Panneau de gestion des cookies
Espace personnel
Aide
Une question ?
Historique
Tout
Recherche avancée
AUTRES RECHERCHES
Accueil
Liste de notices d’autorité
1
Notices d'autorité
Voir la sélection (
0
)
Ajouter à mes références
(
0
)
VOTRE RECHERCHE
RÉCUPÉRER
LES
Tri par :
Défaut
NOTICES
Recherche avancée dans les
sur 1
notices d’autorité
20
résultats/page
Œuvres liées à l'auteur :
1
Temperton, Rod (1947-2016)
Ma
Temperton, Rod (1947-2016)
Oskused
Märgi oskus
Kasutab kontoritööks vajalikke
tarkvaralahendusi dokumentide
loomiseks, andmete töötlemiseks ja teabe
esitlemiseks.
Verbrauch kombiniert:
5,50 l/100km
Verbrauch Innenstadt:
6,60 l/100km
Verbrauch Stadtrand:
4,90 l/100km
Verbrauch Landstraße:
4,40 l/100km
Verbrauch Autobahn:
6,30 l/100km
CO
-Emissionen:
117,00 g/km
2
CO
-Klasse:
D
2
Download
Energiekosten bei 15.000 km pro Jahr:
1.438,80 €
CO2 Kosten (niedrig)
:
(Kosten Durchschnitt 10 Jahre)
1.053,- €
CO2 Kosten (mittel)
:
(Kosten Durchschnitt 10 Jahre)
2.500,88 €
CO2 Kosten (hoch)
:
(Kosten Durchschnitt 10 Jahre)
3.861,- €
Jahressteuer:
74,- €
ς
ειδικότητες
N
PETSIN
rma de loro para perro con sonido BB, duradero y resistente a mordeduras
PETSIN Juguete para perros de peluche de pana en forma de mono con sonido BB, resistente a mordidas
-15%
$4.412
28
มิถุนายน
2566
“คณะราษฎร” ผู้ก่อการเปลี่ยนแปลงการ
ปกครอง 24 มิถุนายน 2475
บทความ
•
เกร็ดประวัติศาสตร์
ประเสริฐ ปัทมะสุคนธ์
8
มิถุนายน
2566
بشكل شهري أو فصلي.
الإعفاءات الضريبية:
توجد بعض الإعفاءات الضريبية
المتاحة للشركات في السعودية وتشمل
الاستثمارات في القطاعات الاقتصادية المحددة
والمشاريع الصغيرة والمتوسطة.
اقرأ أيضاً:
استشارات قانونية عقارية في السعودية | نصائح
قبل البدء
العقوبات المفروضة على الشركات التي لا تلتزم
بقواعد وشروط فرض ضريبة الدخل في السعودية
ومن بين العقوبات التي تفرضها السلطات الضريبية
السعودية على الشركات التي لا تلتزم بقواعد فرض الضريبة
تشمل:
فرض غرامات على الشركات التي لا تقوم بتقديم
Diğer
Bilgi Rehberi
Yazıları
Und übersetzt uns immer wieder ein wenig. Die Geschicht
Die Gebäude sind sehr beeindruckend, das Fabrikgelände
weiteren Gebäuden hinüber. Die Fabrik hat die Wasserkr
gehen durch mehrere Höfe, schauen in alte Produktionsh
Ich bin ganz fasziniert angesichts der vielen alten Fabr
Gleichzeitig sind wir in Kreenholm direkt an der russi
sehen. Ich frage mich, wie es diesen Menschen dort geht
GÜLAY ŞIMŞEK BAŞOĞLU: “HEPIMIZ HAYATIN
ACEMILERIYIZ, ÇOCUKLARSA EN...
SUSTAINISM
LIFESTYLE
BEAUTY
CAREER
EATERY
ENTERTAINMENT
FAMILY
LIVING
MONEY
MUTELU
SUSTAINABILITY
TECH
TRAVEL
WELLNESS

__Your goal__
Copy out each line of the material above, word for word, from the first down to the line containing "Und übersetzt uns". Add nothing.

__Expected output__
Panneau de gestion des cookies
Espace personnel
Aide
Une question ?
Historique
Tout
Recherche avancée
AUTRES RECHERCHES
Accueil
Liste de notices d’autorité
1
Notices d'autorité
Voir la sélection (
0
)
Ajouter à mes références
(
0
)
VOTRE RECHERCHE
RÉCUPÉRER
LES
Tri par :
Défaut
NOTICES
Recherche avancée dans les
sur 1
notices d’autorité
20
résultats/page
Œuvres liées à l'auteur :
1
Temperton, Rod (1947-2016)
Ma
Temperton, Rod (1947-2016)
Oskused
Märgi oskus
Kasutab kontoritööks vajalikke
tarkvaralahendusi dokumentide
loomiseks, andmete töötlemiseks ja teabe
esitlemiseks.
Verbrauch kombiniert:
5,50 l/100km
Verbrauch Innenstadt:
6,60 l/100km
Verbrauch Stadtrand:
4,90 l/100km
Verbrauch Landstraße:
4,40 l/100km
Verbrauch Autobahn:
6,30 l/100km
CO
-Emissionen:
117,00 g/km
2
CO
-Klasse:
D
2
Download
Energiekosten bei 15.000 km pro Jahr:
1.438,80 €
CO2 Kosten (niedrig)
:
(Kosten Durchschnitt 10 Jahre)
1.053,- €
CO2 Kosten (mittel)
:
(Kosten Durchschnitt 10 Jahre)
2.500,88 €
CO2 Kosten (hoch)
:
(Kosten Durchschnitt 10 Jahre)
3.861,- €
Jahressteuer:
74,- €
ς
ειδικότητες
N
PETSIN
rma de loro para perro con sonido BB, duradero y resistente a mordeduras
PETSIN Juguete para perros de peluche de pana en forma de mono con sonido BB, resistente a mordidas
-15%
$4.412
28
มิถุนายน
2566
“คณะราษฎร” ผู้ก่อการเปลี่ยนแปลงการ
ปกครอง 24 มิถุนายน 2475
บทความ
•
เกร็ดประวัติศาสตร์
ประเสริฐ ปัทมะสุคนธ์
8
มิถุนายน
2566
بشكل شهري أو فصلي.
الإعفاءات الضريبية:
توجد بعض الإعفاءات الضريبية
المتاحة للشركات في السعودية وتشمل
الاستثمارات في القطاعات الاقتصادية المحددة
والمشاريع الصغيرة والمتوسطة.
اقرأ أيضاً:
استشارات قانونية عقارية في السعودية | نصائح
قبل البدء
العقوبات المفروضة على الشركات التي لا تلتزم
بقواعد وشروط فرض ضريبة الدخل في السعودية
ومن بين العقوبات التي تفرضها السلطات الضريبية
السعودية على الشركات التي لا تلتزم بقواعد فرض الضريبة
تشمل:
فرض غرامات على الشركات التي لا تقوم بتقديم
Diğer
Bilgi Rehberi
Yazıları
Und übersetzt uns immer wieder ein wenig. Die Geschicht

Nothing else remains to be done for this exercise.